Figure : Schéma des deux modes d’écoulement dans un tube de muscle lisse ; ici les deux agissent de concert pour augmenter la pression à droite, mais ils peuvent également être en compétition si la pression initiale est plus importante à gauche qu’à droite.
Pour expliquer ce phénomène d’apparence paradoxale, les chercheurs se sont penchés sur la mécano-sensibilité du muscle. Ils ont tout d’abord prouvé que l’amplitude des contractions augmentait avec la pression moyenne dans le tube, et que cette relation était également valable localement : l’extrémité de l’intestin soumise à une plus forte pression présentait des contractions plus fortes. Un mécanisme simple a pu donc être proposé : si, au gré d’une fluctuation, la pression augmente d’un côté, elle engendre localement des contractions dynamiques du muscle de plus grande amplitude, qui amplifient donc la fluctuation de pression initiale. Or une pression moyenne plus grande doit se traduire par un niveau d’eau dans la colonne plus grand : la mécanosensibilité induit donc un déplacement net de liquide de la colonne basse pression vers la colonne de haute pression (Fig.1A) – tout à l’inverse de la loi de Poiseuille. Pour confirmer cette explication, les chercheurs ont démontré qu’il suffisait d’augmenter légèrement la pression d’un côté pour déterminer le sens de l’instabilité à venir. La pression maximale atteinte est, elle, déterminée par la force maximale du muscle lisse, qui détermine « l’étanchéité » des contractions péristaltiques.
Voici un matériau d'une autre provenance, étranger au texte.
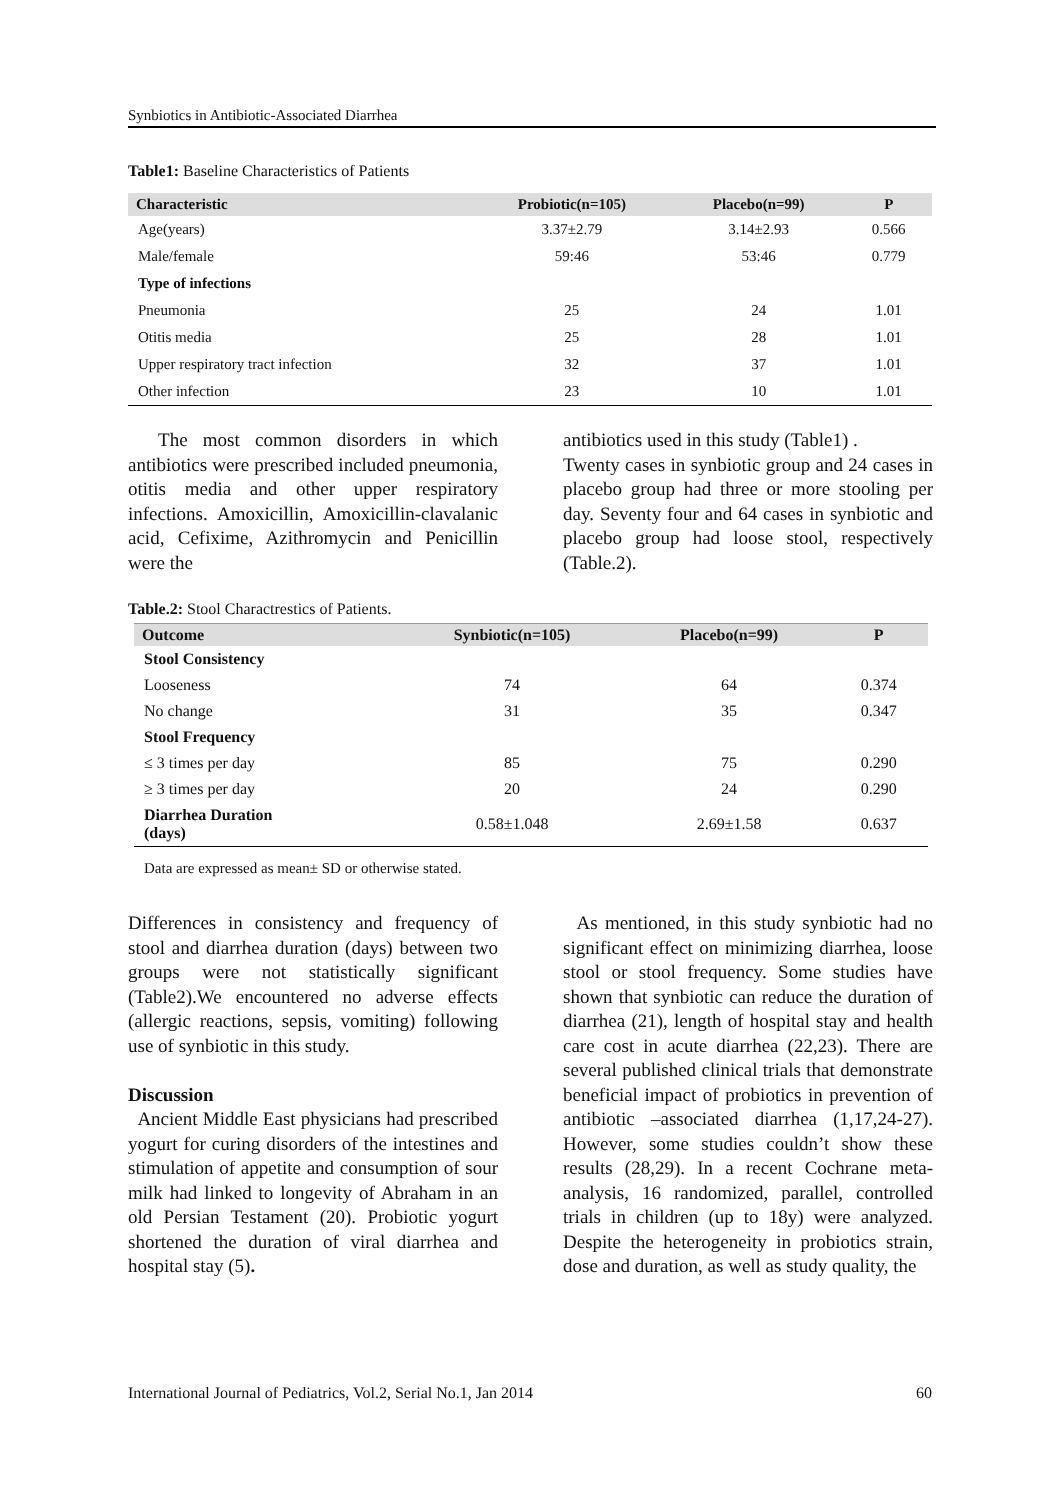Synbiotics in Antibiotic-Associated Diarrhea
Table1: Baseline Characteristics of Patients
| Characteristic | Probiotic(n=105) | Placebo(n=99) | P |
| --- | --- | --- | --- |
| Age(years) | 3.37±2.79 | 3.14±2.93 | 0.566 |
| Male/female | 59:46 | 53:46 | 0.779 |
| Type of infections | | | |
| Pneumonia | 25 | 24 | 1.01 |
| Otitis media | 25 | 28 | 1.01 |
| Upper respiratory tract infection | 32 | 37 | 1.01 |
| Other infection | 23 | 10 | 1.01 |
The most common disorders in which antibiotics were prescribed included pneumonia, otitis media and other upper respiratory infections. Amoxicillin, Amoxicillin-clavalanic acid, Cefixime, Azithromycin and Penicillin were the
antibiotics used in this study (Table1) .
Twenty cases in synbiotic group and 24 cases in placebo group had three or more stooling per day. Seventy four and 64 cases in synbiotic and placebo group had loose stool, respectively (Table.2).
Table.2: Stool Charactrestics of Patients.
| Outcome | Synbiotic(n=105) | Placebo(n=99) | P |
| --- | --- | --- | --- |
| Stool Consistency | | | |
| Looseness | 74 | 64 | 0.374 |
| No change | 31 | 35 | 0.347 |
| Stool Frequency | | | |
| ≤ 3 times per day | 85 | 75 | 0.290 |
| ≥ 3 times per day | 20 | 24 | 0.290 |
| Diarrhea Duration (days) | 0.58±1.048 | 2.69±1.58 | 0.637 |
Data are expressed as mean± SD or otherwise stated.
Differences in consistency and frequency of stool and diarrhea duration (days) between two groups were not statistically significant (Table2).We encountered no adverse effects (allergic reactions, sepsis, vomiting) following use of synbiotic in this study.
Discussion
Ancient Middle East physicians had prescribed yogurt for curing disorders of the intestines and stimulation of appetite and consumption of sour milk had linked to longevity of Abraham in an old Persian Testament (20). Probiotic yogurt shortened the duration of viral diarrhea and hospital stay (5).
As mentioned, in this study synbiotic had no significant effect on minimizing diarrhea, loose stool or stool frequency. Some studies have shown that synbiotic can reduce the duration of diarrhea (21), length of hospital stay and health care cost in acute diarrhea (22,23). There are several published clinical trials that demonstrate beneficial impact of probiotics in prevention of antibiotic –associated diarrhea (1,17,24-27). However, some studies couldn’t show these results (28,29). In a recent Cochrane meta-analysis, 16 randomized, parallel, controlled trials in children (up to 18y) were analyzed. Despite the heterogeneity in probiotics strain, dose and duration, as well as study quality, the
International Journal of Pediatrics, Vol.2, Serial No.1, Jan 2014 60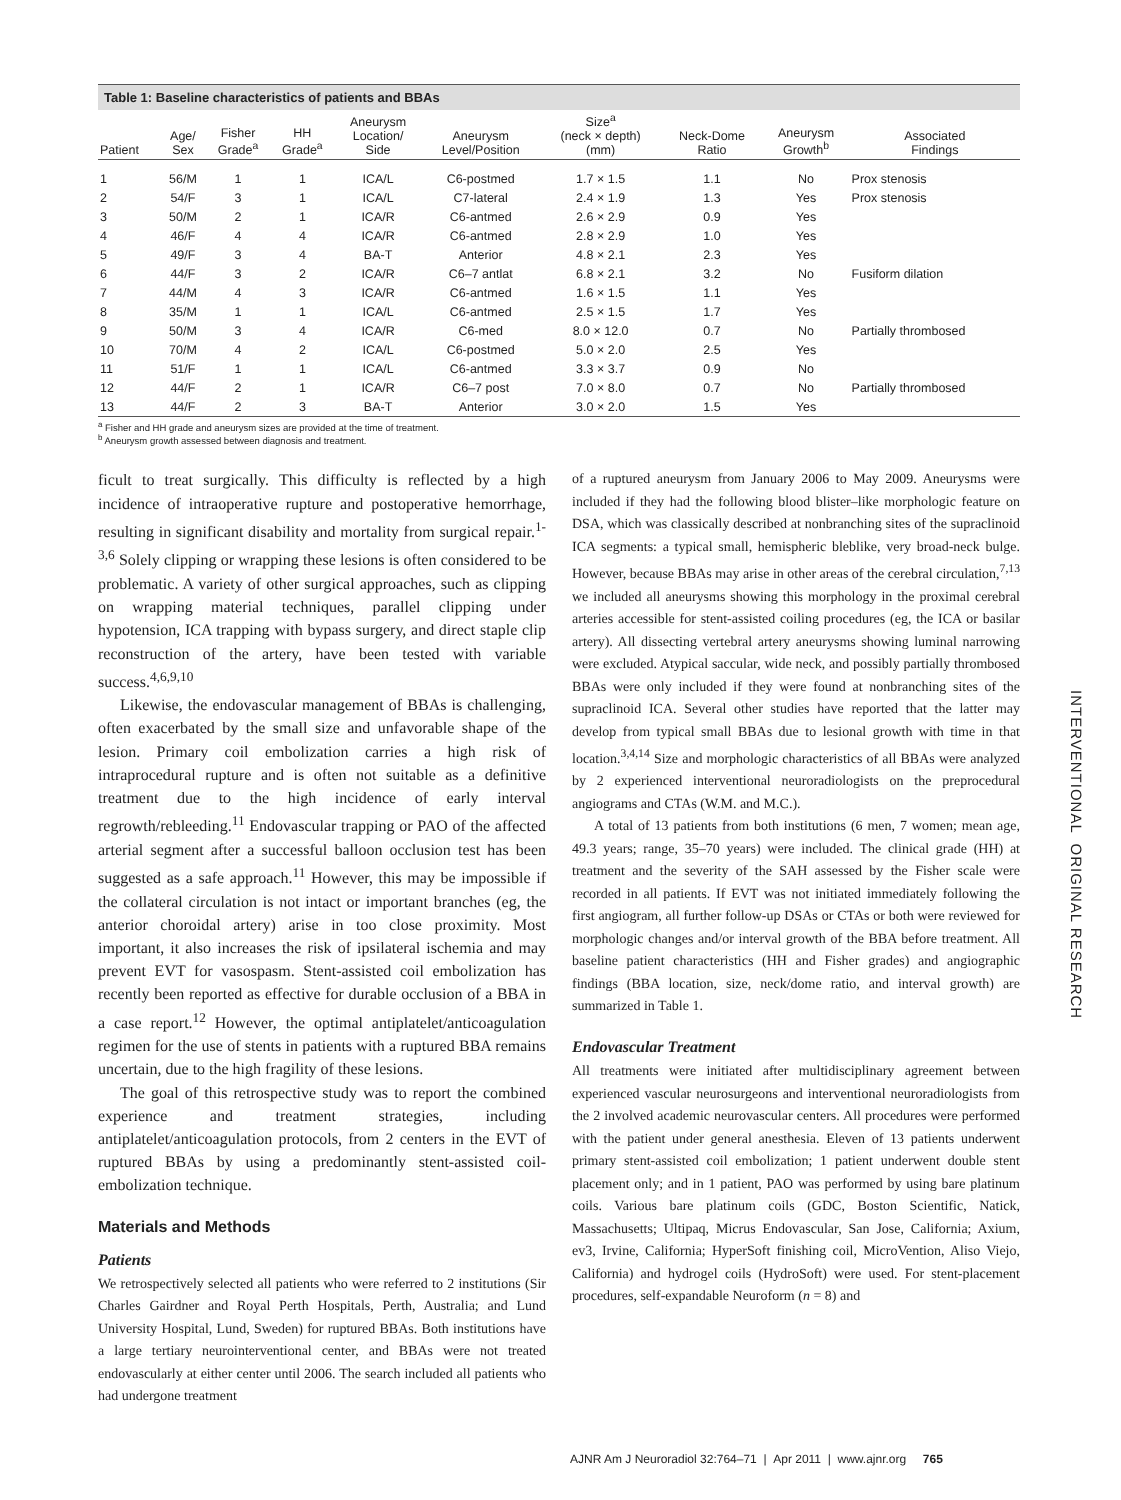Table 1: Baseline characteristics of patients and BBAs
| Patient | Age/ Sex | Fisher Grade<sup>a</sup> | HH Grade<sup>a</sup> | Aneurysm Location/ Side | Aneurysm Level/Position | Size<sup>a</sup> (neck × depth) (mm) | Neck-Dome Ratio | Aneurysm Growth<sup>b</sup> | Associated Findings |
| --- | --- | --- | --- | --- | --- | --- | --- | --- | --- |
| 1 | 56/M | 1 | 1 | ICA/L | C6-postmed | 1.7 × 1.5 | 1.1 | No | Prox stenosis |
| 2 | 54/F | 3 | 1 | ICA/L | C7-lateral | 2.4 × 1.9 | 1.3 | Yes | Prox stenosis |
| 3 | 50/M | 2 | 1 | ICA/R | C6-antmed | 2.6 × 2.9 | 0.9 | Yes | |
| 4 | 46/F | 4 | 4 | ICA/R | C6-antmed | 2.8 × 2.9 | 1.0 | Yes | |
| 5 | 49/F | 3 | 4 | BA-T | Anterior | 4.8 × 2.1 | 2.3 | Yes | |
| 6 | 44/F | 3 | 2 | ICA/R | C6–7 antlat | 6.8 × 2.1 | 3.2 | No | Fusiform dilation |
| 7 | 44/M | 4 | 3 | ICA/R | C6-antmed | 1.6 × 1.5 | 1.1 | Yes | |
| 8 | 35/M | 1 | 1 | ICA/L | C6-antmed | 2.5 × 1.5 | 1.7 | Yes | |
| 9 | 50/M | 3 | 4 | ICA/R | C6-med | 8.0 × 12.0 | 0.7 | No | Partially thrombosed |
| 10 | 70/M | 4 | 2 | ICA/L | C6-postmed | 5.0 × 2.0 | 2.5 | Yes | |
| 11 | 51/F | 1 | 1 | ICA/L | C6-antmed | 3.3 × 3.7 | 0.9 | No | |
| 12 | 44/F | 2 | 1 | ICA/R | C6–7 post | 7.0 × 8.0 | 0.7 | No | Partially thrombosed |
| 13 | 44/F | 2 | 3 | BA-T | Anterior | 3.0 × 2.0 | 1.5 | Yes | |
<sup>a</sup> Fisher and HH grade and aneurysm sizes are provided at the time of treatment.
<sup>b</sup> Aneurysm growth assessed between diagnosis and treatment.
ficult to treat surgically. This difficulty is reflected by a high incidence of intraoperative rupture and postoperative hemorrhage, resulting in significant disability and mortality from surgical repair.<sup>1-3,6</sup> Solely clipping or wrapping these lesions is often considered to be problematic. A variety of other surgical approaches, such as clipping on wrapping material techniques, parallel clipping under hypotension, ICA trapping with bypass surgery, and direct staple clip reconstruction of the artery, have been tested with variable success.<sup>4,6,9,10</sup>
Likewise, the endovascular management of BBAs is challenging, often exacerbated by the small size and unfavorable shape of the lesion. Primary coil embolization carries a high risk of intraprocedural rupture and is often not suitable as a definitive treatment due to the high incidence of early interval regrowth/rebleeding.<sup>11</sup> Endovascular trapping or PAO of the affected arterial segment after a successful balloon occlusion test has been suggested as a safe approach.<sup>11</sup> However, this may be impossible if the collateral circulation is not intact or important branches (eg, the anterior choroidal artery) arise in too close proximity. Most important, it also increases the risk of ipsilateral ischemia and may prevent EVT for vasospasm. Stent-assisted coil embolization has recently been reported as effective for durable occlusion of a BBA in a case report.<sup>12</sup> However, the optimal antiplatelet/anticoagulation regimen for the use of stents in patients with a ruptured BBA remains uncertain, due to the high fragility of these lesions.
The goal of this retrospective study was to report the combined experience and treatment strategies, including antiplatelet/anticoagulation protocols, from 2 centers in the EVT of ruptured BBAs by using a predominantly stent-assisted coil-embolization technique.
Materials and Methods
Patients
We retrospectively selected all patients who were referred to 2 institutions (Sir Charles Gairdner and Royal Perth Hospitals, Perth, Australia; and Lund University Hospital, Lund, Sweden) for ruptured BBAs. Both institutions have a large tertiary neurointerventional center, and BBAs were not treated endovascularly at either center until 2006. The search included all patients who had undergone treatment
of a ruptured aneurysm from January 2006 to May 2009. Aneurysms were included if they had the following blood blister–like morphologic feature on DSA, which was classically described at nonbranching sites of the supraclinoid ICA segments: a typical small, hemispheric bleblike, very broad-neck bulge. However, because BBAs may arise in other areas of the cerebral circulation,<sup>7,13</sup> we included all aneurysms showing this morphology in the proximal cerebral arteries accessible for stent-assisted coiling procedures (eg, the ICA or basilar artery). All dissecting vertebral artery aneurysms showing luminal narrowing were excluded. Atypical saccular, wide neck, and possibly partially thrombosed BBAs were only included if they were found at nonbranching sites of the supraclinoid ICA. Several other studies have reported that the latter may develop from typical small BBAs due to lesional growth with time in that location.<sup>3,4,14</sup> Size and morphologic characteristics of all BBAs were analyzed by 2 experienced interventional neuroradiologists on the preprocedural angiograms and CTAs (W.M. and M.C.).
A total of 13 patients from both institutions (6 men, 7 women; mean age, 49.3 years; range, 35–70 years) were included. The clinical grade (HH) at treatment and the severity of the SAH assessed by the Fisher scale were recorded in all patients. If EVT was not initiated immediately following the first angiogram, all further follow-up DSAs or CTAs or both were reviewed for morphologic changes and/or interval growth of the BBA before treatment. All baseline patient characteristics (HH and Fisher grades) and angiographic findings (BBA location, size, neck/dome ratio, and interval growth) are summarized in Table 1.
Endovascular Treatment
All treatments were initiated after multidisciplinary agreement between experienced vascular neurosurgeons and interventional neuroradiologists from the 2 involved academic neurovascular centers. All procedures were performed with the patient under general anesthesia. Eleven of 13 patients underwent primary stent-assisted coil embolization; 1 patient underwent double stent placement only; and in 1 patient, PAO was performed by using bare platinum coils. Various bare platinum coils (GDC, Boston Scientific, Natick, Massachusetts; Ultipaq, Micrus Endovascular, San Jose, California; Axium, ev3, Irvine, California; HyperSoft finishing coil, MicroVention, Aliso Viejo, California) and hydrogel coils (HydroSoft) were used. For stent-placement procedures, self-expandable Neuroform (n = 8) and
INTERVENTIONAL ORIGINAL RESEARCH
AJNR Am J Neuroradiol 32:764–71 | Apr 2011 | www.ajnr.org 765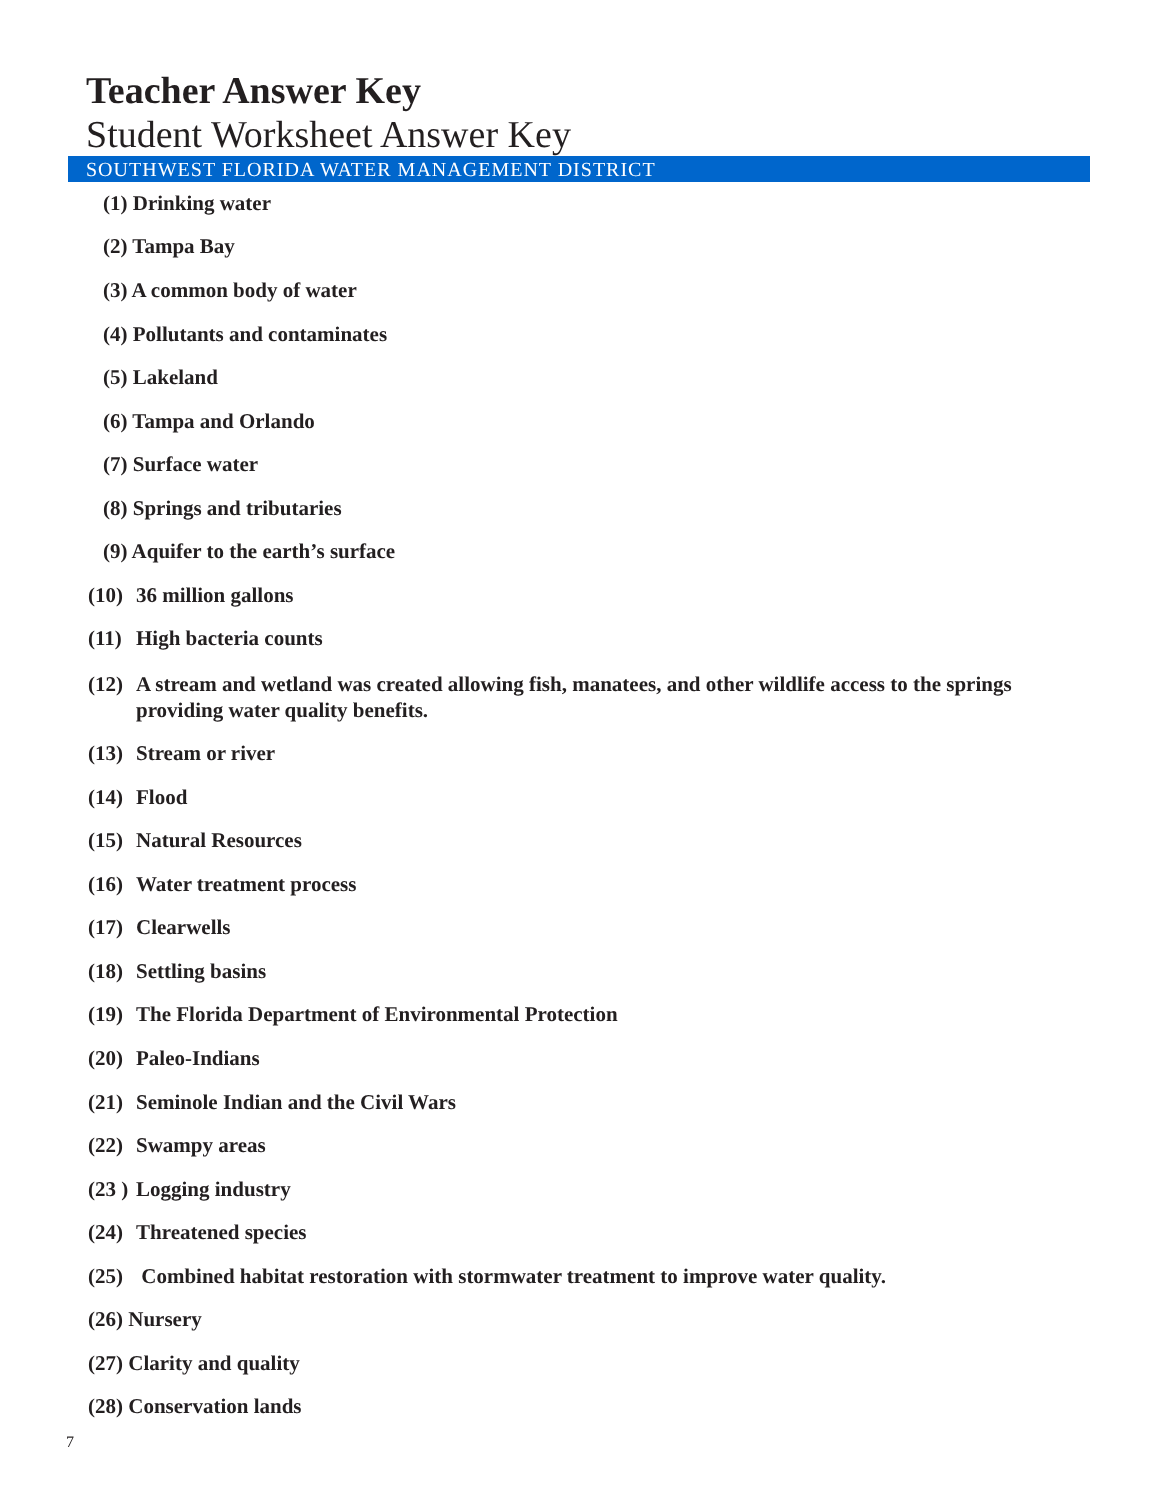Teacher Answer Key
Student Worksheet Answer Key
SOUTHWEST FLORIDA WATER MANAGEMENT DISTRICT
(1) Drinking water
(2) Tampa Bay
(3) A common body of water
(4) Pollutants and contaminates
(5) Lakeland
(6) Tampa and Orlando
(7) Surface water
(8) Springs and tributaries
(9) Aquifer to the earth’s surface
(10) 36 million gallons
(11) High bacteria counts
(12) A stream and wetland was created allowing fish, manatees, and other wildlife access to the springs providing water quality benefits.
(13) Stream or river
(14) Flood
(15) Natural Resources
(16) Water treatment process
(17) Clearwells
(18) Settling basins
(19) The Florida Department of Environmental Protection
(20) Paleo-Indians
(21) Seminole Indian and the Civil Wars
(22) Swampy areas
(23 ) Logging industry
(24) Threatened species
(25) Combined habitat restoration with stormwater treatment to improve water quality.
(26) Nursery
(27) Clarity and quality
(28) Conservation lands
7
Les écoulements dans les tubes péristaltiques apparaissent donc dictés non seulement par la direction privilégiée des ondes péristaltiques – quand une telle direction privilégiée est présente – mais également par un mécanisme mécanosensible inconnu jusqu’alors, indépendant de la direction des ondes, capable de charier du fluide du compartiment de basse pression vers celui de haute pression. En fonction des sens respectifs des ondes péristaltiques et du gradient de pression initial, ces deux mécanismes peuvent soit s’alimenter l’un l’autre, soit être en compétition. Ces recherches, qui demandent à être étendues par des mesures in vivo, ont des implications importantes pour la physiopathologie de l’endométriose, mais également des obstructions intestinales et du reflux vesico-urétéral. Elles sont publiées dans la revue Neurogastroenterology & Motility.
Références :
Smooth Muscle Mechanosensitivity Generates and Maintains Pressure Gradients Across the Intestine, Richard J. Amedzrovi Agbesi, Lucas Chassatte, Nicolas R. Chevalier, Neurogastroenterology & Motility, publié le 9 décembre 2024.